I’ve been working on various skills over the last few years, trying to solve some simple problems in Python and PowerShell, in addition to T-SQL, to continue to improve my skills. It’s an interesting challenge at times, especially when I need to use new features or functions to which I haven’t had exposure in the past.
I also work with R lightly, as I need to build some Questions of the Day for SQLServerCentral and I try to alternate Python and R questions every week. This has caused me to dig in and try to learn more about the language and how to manipulate data.
Recently I was reading an essay from a consultant that works with clients using both R and Python. The piece talks about the differences and how these work to solve business problems. If you don’t want to read the entire thing, the comparison starts with the simple “you need both”, though there is more to the story.
The most interesting part of this for me was that the author notes that while these are good languages in different ways for data analysis, they aren’t great for data preparation and SQL is still required. Either a database like SQL Server or a platform like Apache Spark. Part of the reason is that R and Python aren’t very efficient, and as we work with more data and larger workloads, efficiency matters.
The other part of the piece I liked was the note that we need to collaborate and our work needs to be reproducible for others. I love having git for moving code around and keeping configuration files in a repository of some sort. It has certainly helped me take advantage of bits that others have written and easily reproduce their work on my system.

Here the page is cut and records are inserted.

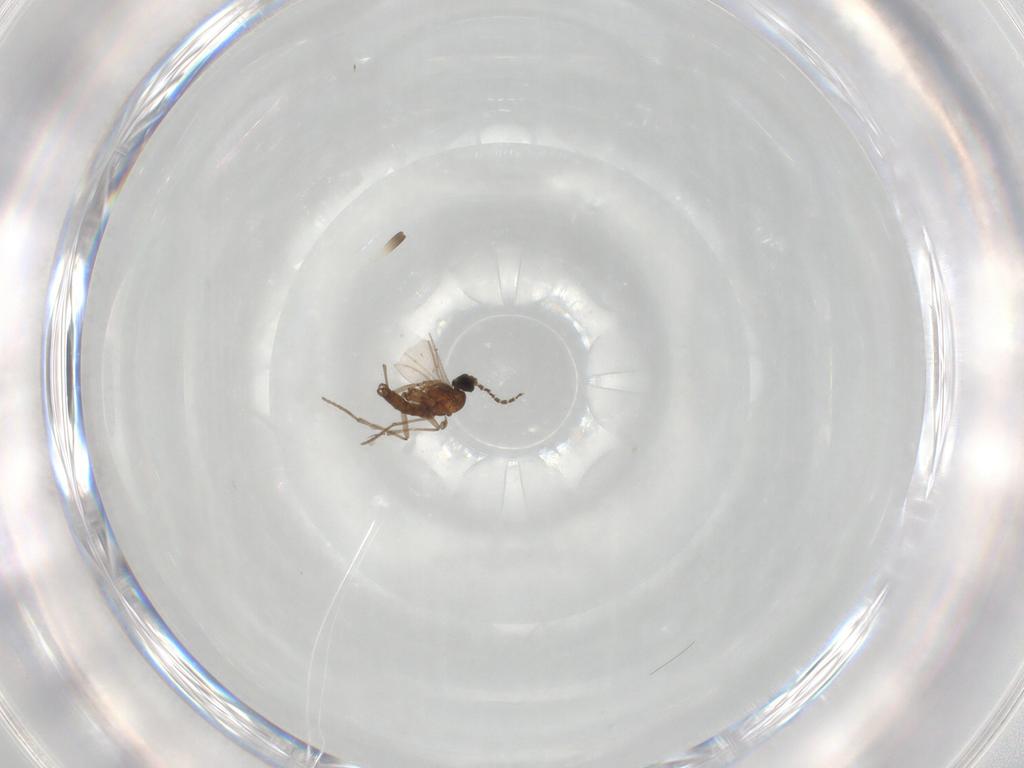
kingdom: Animalia
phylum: Arthropoda
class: Insecta
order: Diptera
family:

While some of us work with just SQL, I expect that we will get involved with other parts of projects and may need to help troubleshoot or improve code. I find both of these languages interesting and a nice complement to each other. I’ve also learned there are places where I much prefer one over the other, especially with some of the Advent of Code problems. Some are simple in SQL, but others are much more suited to Python. I haven’t tried them in R, but I bet some of them would be well suited to that environment.
If you have tried either, or have a preference, let us know. What are the advantages or disadvantages of each when you are working in a business?